Selected excerpt:
%%

Grounds for write-offs included liquidations, receiverships and bankruptcies which accounted for £152 million of the total of £281 million. The Revenue wrote off £77.8 million because it was "uneconomic to pursue" these taxes while £19.6 million was written off because the liability was "unfounded".

Some £5 million was written off because the taxpayers could not be traced or were outside the jurisdiction and just under £3 million was written off on compassionate grounds. Total taxes outstanding at the end of May 1998 stood at £1.3 billion, down from £1.7 billion at the end of May 1997. The amount paid over in 1997 to the Collector-General by the sheriffs who collect from recalcitrant taxpayers fell to £58 million from £60 million. The reduction was attributed to the Active Intervention Management (AIM) system introduced by the Revenue in 1995. This meant that the sheriffs became the final option after all other measures had failed. The former practice of routinely and repeatedly referring cases to sheriffs has been discontinued, the C&AG pointed out.

In his 1997 annual report the C&AG expressed concern about apparent overpayments of Value Added Tax and about the assessment and collection procedures for Capital Acquisitions Tax.

The audit of VAT records showed that for many taxpayers the amount of VAT paid exceeded the liability recorded. This resulted in a surplus in the Revenue accounts of £73.8 million. The C&AG pointed out that many of the overpayments were long standing.

The audit found that a significant proportion of the total was not overpayments but may have been repayments or returns which were not posted to the ledger, accounting adjustments not made or other bookkeeping errors.

%%

Source material:
%%

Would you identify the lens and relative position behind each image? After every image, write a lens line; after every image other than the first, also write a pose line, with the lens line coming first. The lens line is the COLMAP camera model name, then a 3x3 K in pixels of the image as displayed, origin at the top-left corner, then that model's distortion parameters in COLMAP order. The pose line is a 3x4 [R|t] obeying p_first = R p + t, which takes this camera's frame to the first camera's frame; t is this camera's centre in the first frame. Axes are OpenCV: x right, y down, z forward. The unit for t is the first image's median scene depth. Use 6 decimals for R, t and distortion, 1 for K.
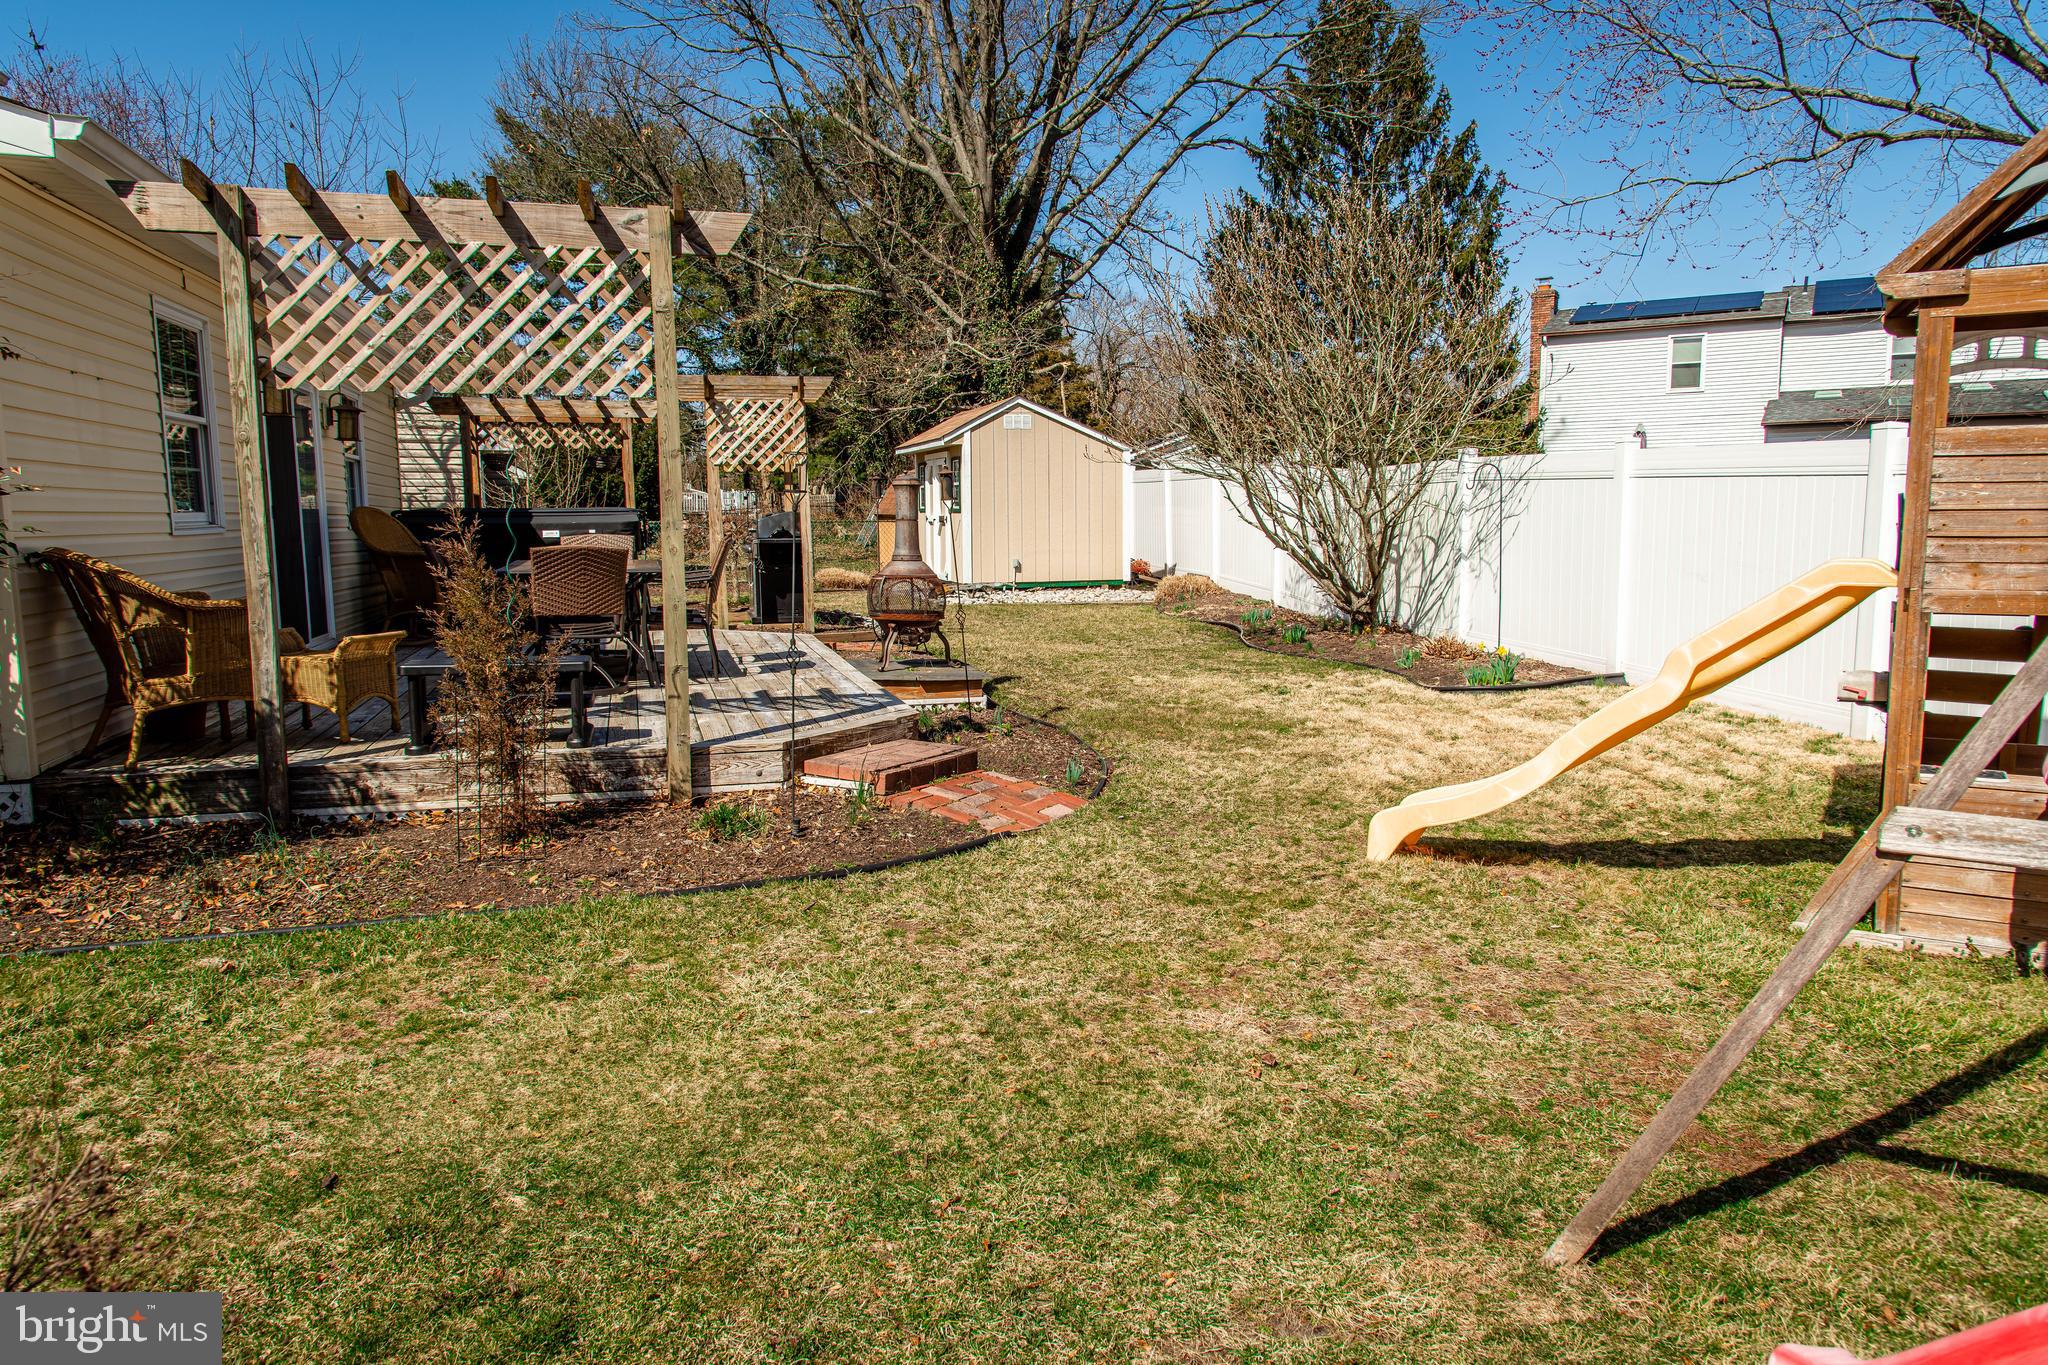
lens RADIAL K [[1368.4, 0, 1031.5], [0, 1368.4, 682.6], [0, 0, 1]] dist [0.014961, -0.017152]
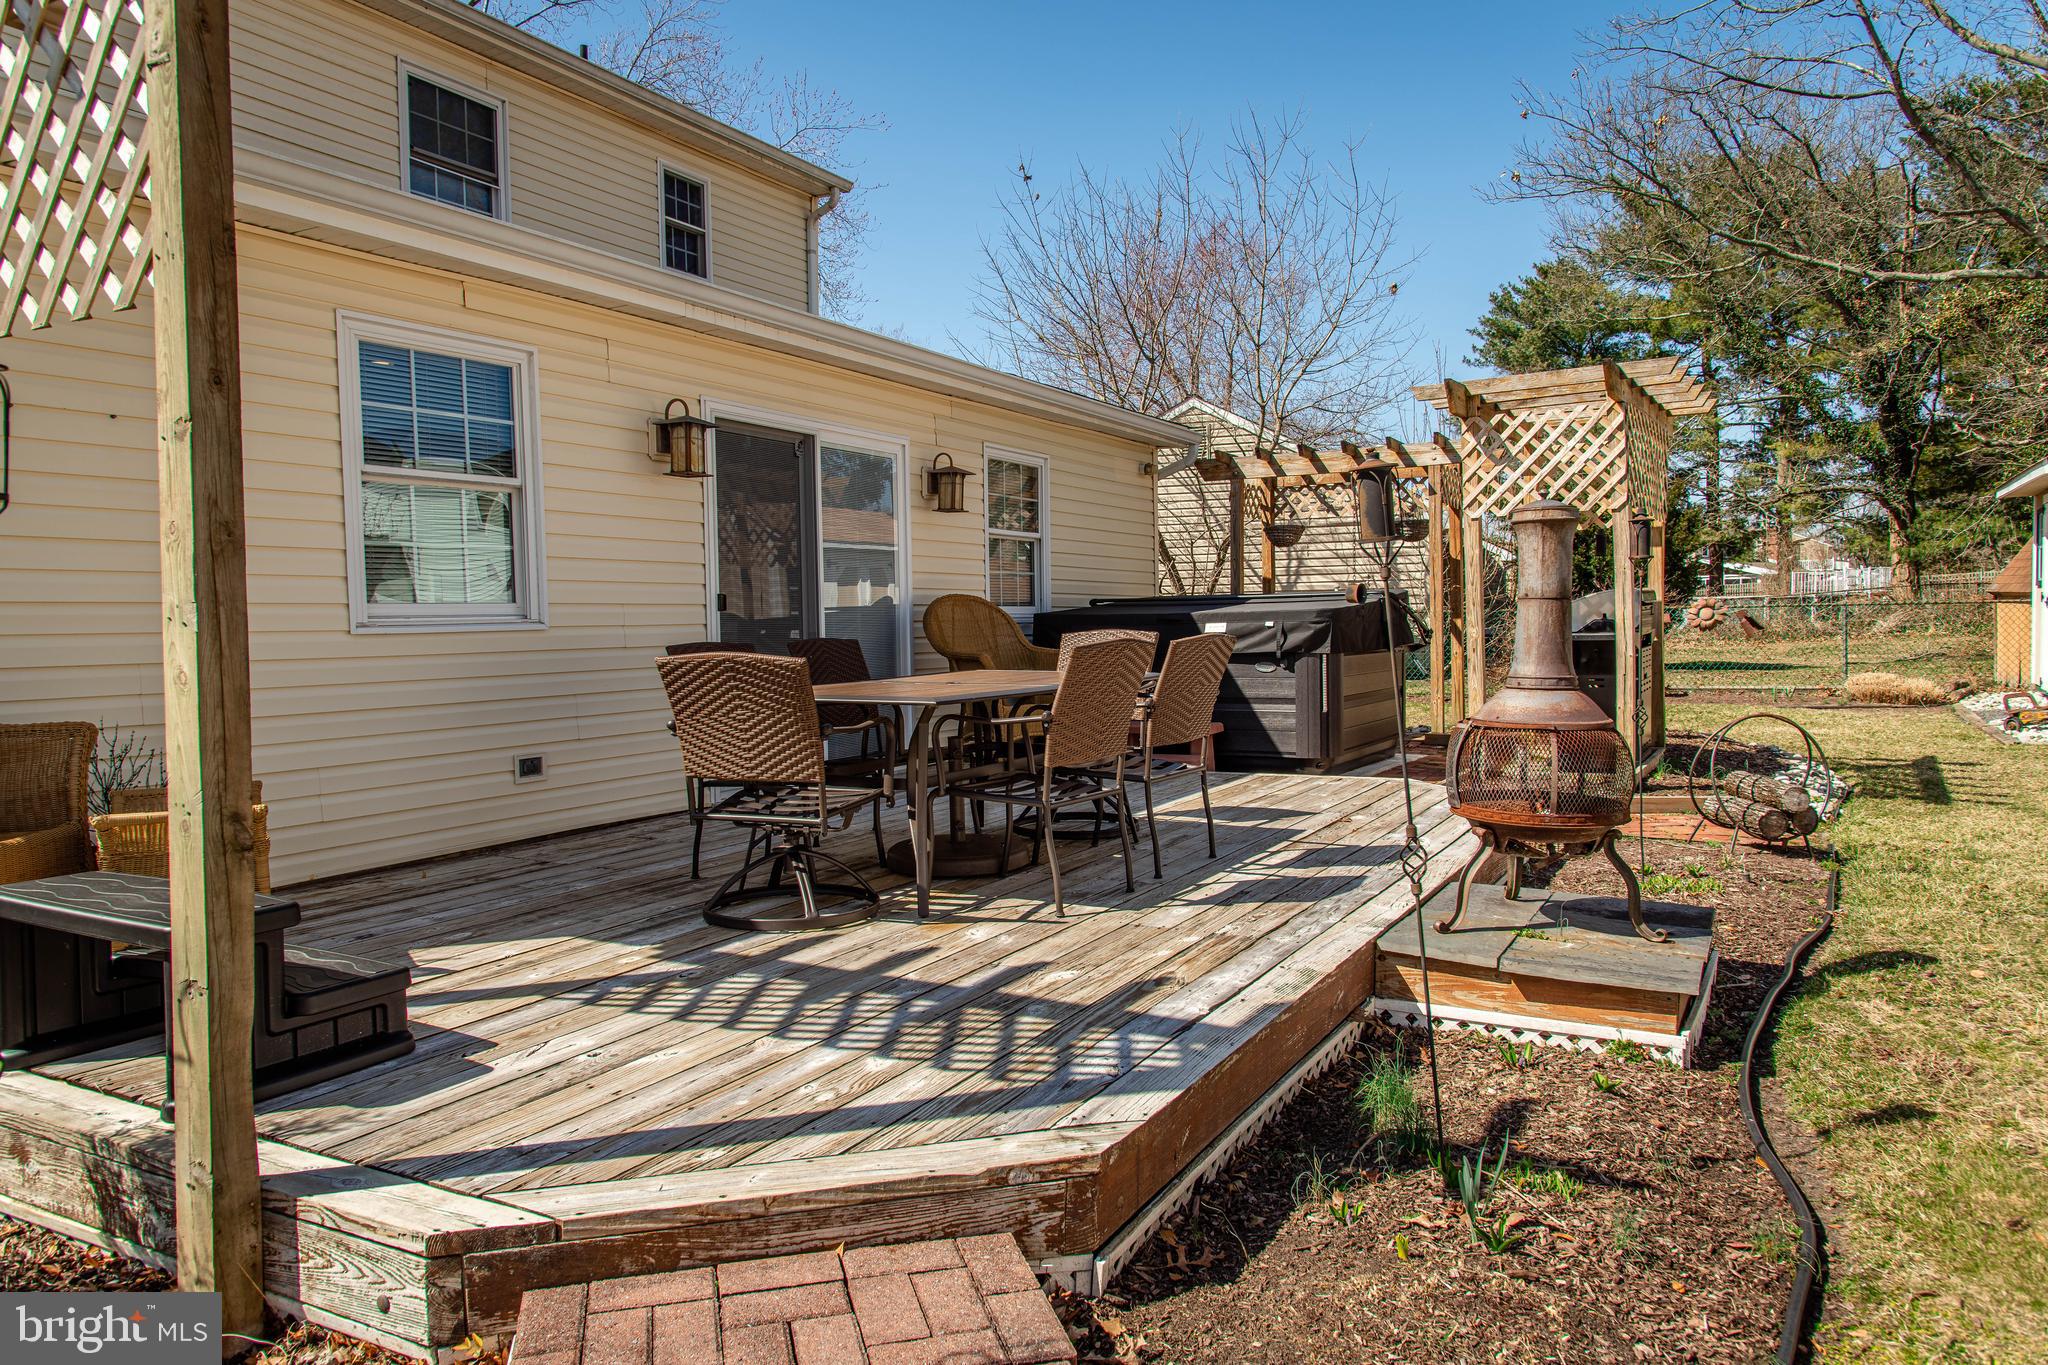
lens RADIAL K [[1368.4, 0, 1010.9], [0, 1368.4, 688.3], [0, 0, 1]] dist [0.014961, -0.017152]
pose [[0.694516, 0.028204, -0.718924, 0.081236], [-0.071420, 0.996999, -0.029882, -0.045703], [0.715924, 0.072099, 0.694446, 0.408513]]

%%

What to work on:
A. Retype the part of the passage on tax write-offs that opens with "The audit of" and closes with "other bookkeeping errors.".
B. Answer these questions using the passage on tax write-offs:
(i) How much did the Revenue write off because it was uneconomic to pursue those taxes?
(ii) What was the total of taxes outstanding at the end of May 1998?
(iii) How large was the surplus in the Revenue accounts that resulted from VAT payments exceeding recorded liability?
The material comes from a separate source.

Responses by item number:
A.
The audit of VAT records showed that for many taxpayers the amount of VAT paid exceeded the liability recorded. This resulted in a surplus in the Revenue accounts of £73.8 million. The C&AG pointed out that many of the overpayments were long standing.

The audit found that a significant proportion of the total was not overpayments but may have been repayments or returns which were not posted to the ledger, accounting adjustments not made or other bookkeeping errors.

B.
(i) £77.8 million
(ii) £1.3 billion
(iii) £73.8 million